Lors d'une discussion, à bâtons rompus, à Briou, Jean-Pierre avait attiré mon attention quant à l'importance à accorder à la question se rapportant aux migrations en lien avec la ville d'Anvers. J'avais conservé en mémoire cette réflexion qui s'est vue confortée progressivement. Tout en ayant déjà relaté le passage de Jean, le père de François-Xavier, à Anvers, au-travers de plusieurs articles de ce blog (voir articles : Parfonry contre Laruelle en 1839 ; L'acte de mariage de Jean et de Jeanne), les éléments d'informations qui accréditent de sa présence restaient malgré tout assez ténus. On peut affirmer néanmoins que le parcours de François-Xavier a débuté dans cette ville.
Né en 1797, et ayant perdu son père, maître-charron, dès 1803, on peut aisément comprendre que l'adolescence de Jean ne s'est pas déroulée dans la sérénité. Par son mariage en 1821 à Neerheylissem, à l'âge de 24 ans, on apprend également qu'il était déjà domicilié de fait, tout comme sa future épouse, à Anvers, y exerçant comme domestique. Jeanne LALMAND, la mariée, y est déclarée, quant à elle, comme servante. Un certificat signé par le Gouverneur de la Province d'Anvers atteste qu'il a satisfait aux lois sur la milice à ce moment. Fin de l'année 1839, il quittera cette ville pour Bruxelles, y habitant dans la rue Haute. Des deux lettres écrites de sa main, remontant à cette époque, on y reconnait une certaine maitrise de l'orthographe et une écriture lisible.

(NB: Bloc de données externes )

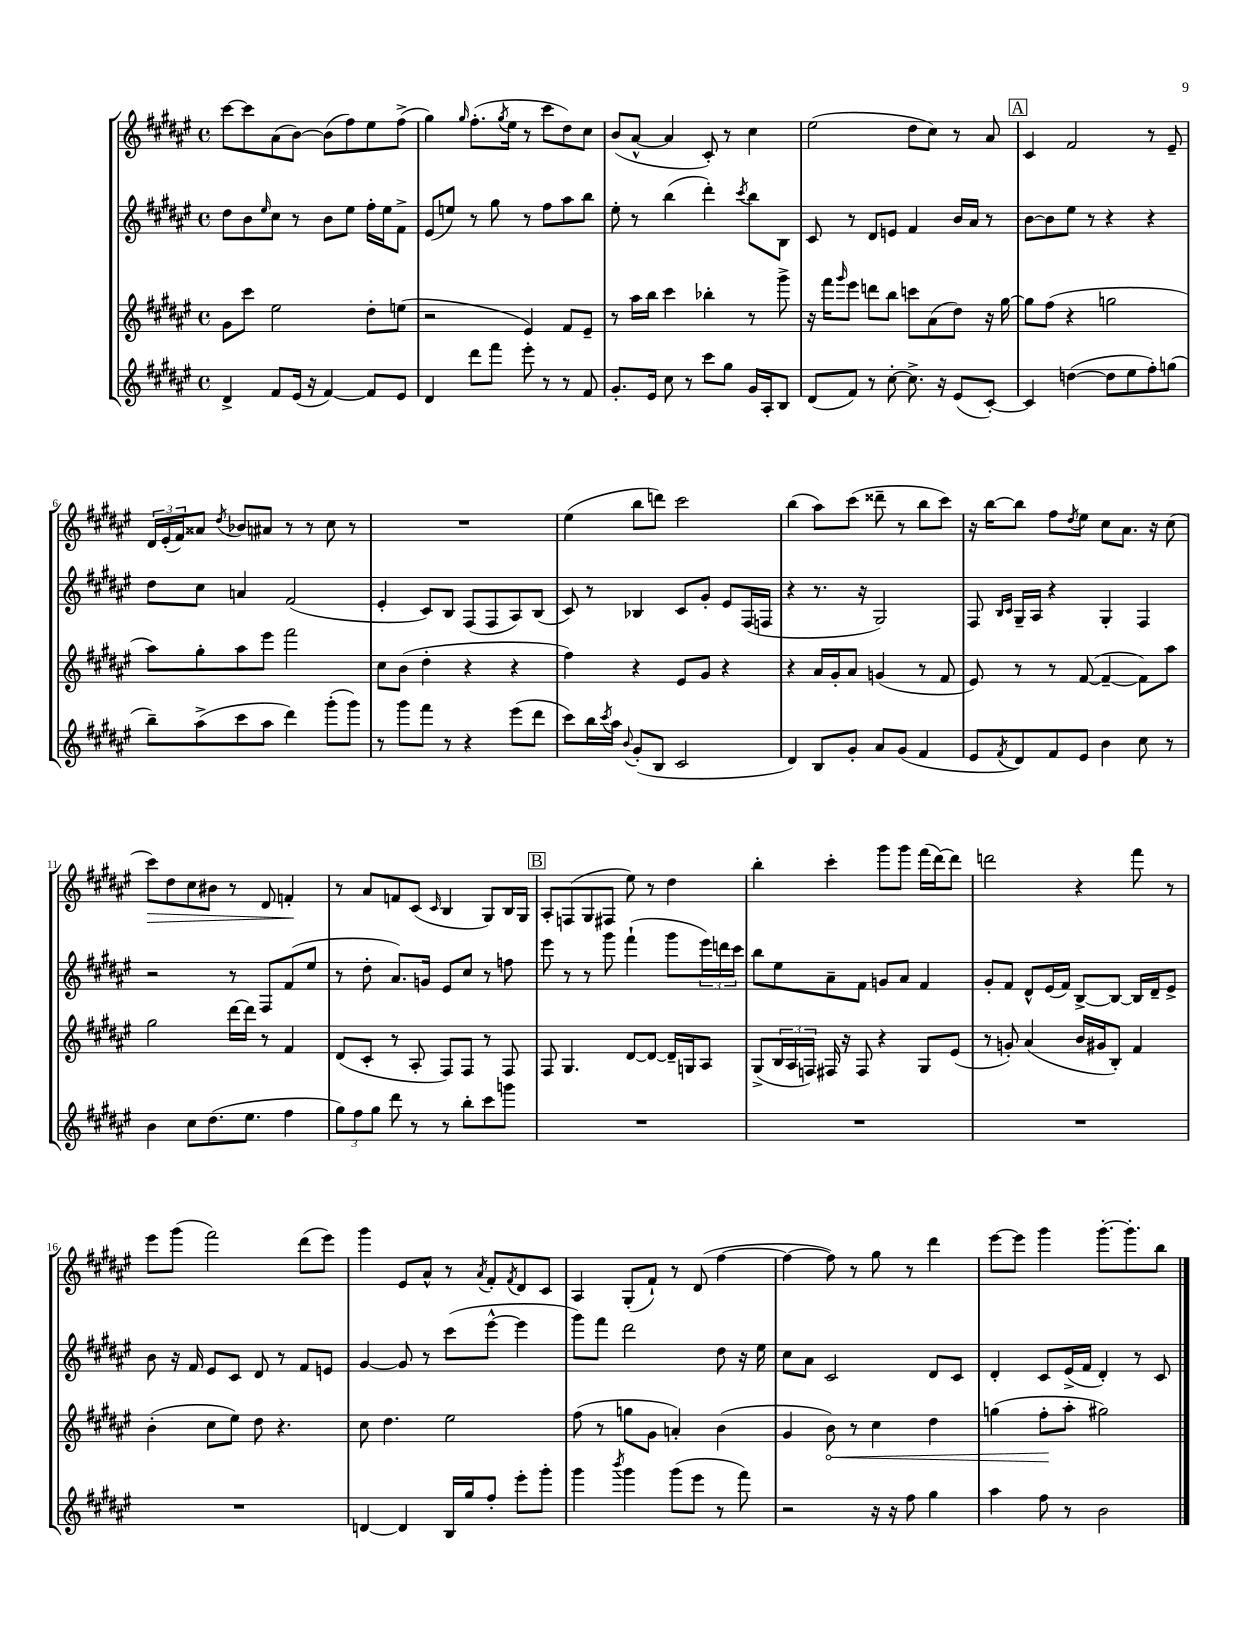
<<
\new StaffGroup <<
\new Staff = "s0" {
    \clef treble \key fis \major \defaultTimeSignature \time 4/4
    cis'''8~ cis'''8 ais'8( b'8~) b'8( fis''8) eis''8 fis''8->( |
    gis''4) \grace { gis''16 } fis''8.-.( \acciaccatura { gis''8 } eis''16 r8 cis'''8 dis''8) cis''8 |
    b'8( ais'8~-^ ais'4 cis'8-.) r8 cis''4 |
    eis''2( dis''8 cis''8) r8 ais'8 |
    \mark \markup { \box "A" } cis'4 fis'2 r8 eis'8-- |
    \tuplet 3/2 { dis'16 eis'16-.( fis'16) } aisis'8 \acciaccatura { dis''8 } bes'8 ais'8 r8 r8 cis''8 r8 |
    R1 |
    eis''4( b''8 d'''8) cis'''2 |
    b''4( ais''8) cis'''8( disis'''8-- r8 b''8 cis'''8) |
    r16 b''16~ b''8 fis''8 \acciaccatura { dis''8 } eis''8 cis''8 ais'8. r16 cis''8( |
    cis'''8\>) dis''8 cis''8 bis'8 r8 dis'8 f'4-.\! |
    r8 ais'8 f'8 cis'8( \grace { cis'16 } b4 gis8) b16 gis16 |
    \mark \markup { \box "B" } ais8-. f8( gis8 fis8 eis''8) r8 dis''4 |
    b''4-. cis'''4-. gis'''8 gis'''8 fis'''16( dis'''16~) dis'''8 |
    d'''2 r4 fis'''8 r8 |
    eis'''8 gis'''8( fis'''2) dis'''8( eis'''8) |
    gis'''4 eis'8 ais'8-^ r8 \acciaccatura { ais'8 } fis'8-. \acciaccatura { fis'8 } dis'8 cis'8 |
    ais4 gis8-.( fis'8-!) r8 dis'8( fis''4~ |
    fis''4~ fis''8) r8 gis''8 r8 dis'''4 |
    eis'''8~ eis'''8 gis'''4 gis'''8.~-. gis'''8.-. b''8 \bar "|." |
}
\new Staff = "s1" {
    \clef treble \key fis \major \defaultTimeSignature \time 4/4
    dis''8 b'8 \grace { eis''16 } cis''8 r8 b'8 eis''8 fis''16-. eis''16 fis'8-> |
    eis'8( e''8) r8 gis''8 r8 fis''8 ais''8 b''8 |
    eis''8-. r8 b''4( dis'''4-.) \acciaccatura { cis'''8 } b''8 b8 |
    cis'8 r8 dis'8 e'8 fis'4 b'16 ais'16 r8 |
    \mark \markup { \box "A" } b'8~ b'8 eis''8 r8 r4 r4 |
    dis''8 cis''8 a'4 fis'2( |
    eis'4-. cis'8) b8 fis8( fis8 ais8) b8( |
    cis'8) r8 bes4 cis'8 gis'8-. eis'8 fis16( f16 |
    r4 r8. r16 gis2) |
    fis8 \grace { b16 cis'16 } gis16-- ais16 r4 gis4-. fis4 |
    r2 r8 fis8 fis'8( eis''8 |
    r8 dis''8-. ais'8.) g'16 eis'8 cis''8 r8 f''8 |
    \mark \markup { \box "B" } eis'''8 r8 r8 gis'''8 fis'''4-!( gis'''8 \tuplet 3/2 { eis'''16) d'''16 cis'''16 } |
    b''8 eis''8 ais'8-- fis'8 g'8 ais'8 fis'4 |
    gis'8-. fis'8 dis'8-^ eis'16( fis'16) b8~-> b8~ b16 dis'16-- eis'8-> |
    b'8 r16 fis'16 eis'8 cis'8 dis'8 r8 fis'8 e'8 |
    gis'4~ gis'8 r8 cis'''8( eis'''8~-^ eis'''4 |
    gis'''8) fis'''8 dis'''2 dis''8 r16 eis''16 |
    cis''8 ais'8 cis'2 dis'8 cis'8 |
    dis'4-. cis'8 eis'16->( fis'16 dis'4-.) r8 cis'8 \bar "|." |
}
\new Staff = "s2" {
    \clef treble \key fis \major \defaultTimeSignature \time 4/4
    gis'8 cis'''8 eis''2 dis''8-. e''8( |
    r2 eis'4) fis'8 eis'8-- |
    r8 ais''16 b''16 cis'''4 bes''4-. r8 gis'''8-> |
    r16 fis'''16 \grace { gis'''16 } eis'''8 d'''8 b''8 c'''8 ais'8( dis''8) r16 gis''16~ |
    \mark \markup { \box "A" } gis''8 fis''8( r4 g''2 |
    ais''8) gis''8-. ais''8 eis'''8 fis'''2 |
    cis''8 b'8( dis''4-. r4 r4 |
    fis''4) r4 eis'8 gis'8 r4 |
    r4 ais'16 gis'16-. ais'8 g'4( r8 fis'8 |
    eis'8) r8 r8 fis'8~( fis'4~-- fis'8) ais''8 |
    gis''2 dis'''16~ dis'''16 r8 fis'4 |
    dis'8( cis'8-. r8 ais8-. fis8) fis8 r8 fis8 |
    \mark \markup { \box "B" } fis8 gis4. dis'8~ dis'8~ dis'16-- g16 ais8 |
    gis8->( \tuplet 3/2 { b16 ais16 f16) } fis16 r16 fis8 r4 gis8 eis'8( |
    r8 g'8-.) ais'4( b'16 gis'16 b8-.) fis'4 |
    b'4-.( cis''8 eis''8) dis''8 r4. |
    cis''8 dis''4. eis''2 |
    fis''8( r8 g''8 gis'8 a'4-.) b'4( |
    gis'4 \once \override Hairpin.circled-tip = ##t b'8\<) r8 cis''4 dis''4 |
    g''4( fis''8-.\! ais''8-. gis''2) \bar "|." |
}
\new Staff = "s3" {
    \clef treble \key fis \major \defaultTimeSignature \time 4/4
    dis'4-> fis'8 eis'16( r16 fis'4~) fis'8 eis'8 |
    dis'4 dis'''8 fis'''8 eis'''8-. r8 r8 fis'8 |
    gis'8.-. eis'16 cis''8 r8 cis'''8 gis''8 gis'16 ais16-. b8 |
    dis'8( fis'8) r8 cis''8~-. cis''8.-> r16 eis'8( cis'8~-.) |
    \mark \markup { \box "A" } cis'4 d''4~( d''8 eis''8 fis''8-.) g''8( |
    b''8--) ais''8->( cis'''8 ais''8 dis'''4) gis'''8-.( gis'''8) |
    r8 gis'''8 fis'''8 r8 r4 eis'''8( dis'''8 |
    cis'''8) b''16 \acciaccatura { cis'''8 } ais''16 \appoggiatura { b'8 } gis'8-.( b8 cis'2 |
    dis'4) b8 gis'8-. ais'8 gis'8( fis'4 |
    eis'8 \acciaccatura { fis'8 } dis'8) fis'8 eis'8 b'4 cis''8 r8 |
    b'4 cis''8 dis''8.( eis''8. fis''4 |
    \tuplet 3/2 { gis''8) fis''8 gis''8 } dis'''8 r8 r8 b''8-. cis'''8 g'''8 |
    \mark \markup { \box "B" } R1 |
    R1 |
    R1 |
    R1 |
    d'4~ d'4 b16 gis''16 fis''8-. eis'''8-. gis'''8-. |
    gis'''4 \acciaccatura { b'''8 } gis'''4 gis'''8( eis'''8 r8 fis'''8) |
    r2 r16 r16 fis''8 gis''4 |
    ais''4 fis''8 r8 b'2 \bar "|." |
}
>>
>>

Ces quelques indications étaient les seules éléments connus sur celui qui est le point focal de la lignée française, tout comme son frère Emmanuel est celui de la branche restée en Belgique.
Une étude assez récente, visant à étudier les circuits de migration vers le port d'Anvers durant la période 1760-1860, apporte une nouvelle pierre pour nous aider à mieux cerner ce personnage. Son nom y apparait très explicitement dans une petite phrase.
WINTER Anne (2009)1 : Migrants and Urban Change : Newcomers to Antwerp, 1760-1860 ; Pickering and Chatto Publishers, 318 pages
p. 277: .....All but one of the thirteen plafonneurs recorded in 1829, in turn, stayed either with Jean Parfonry, innkeeper from Bas-Helecine or the widowed labourer Aldegonda Sergeant from Jurbise2.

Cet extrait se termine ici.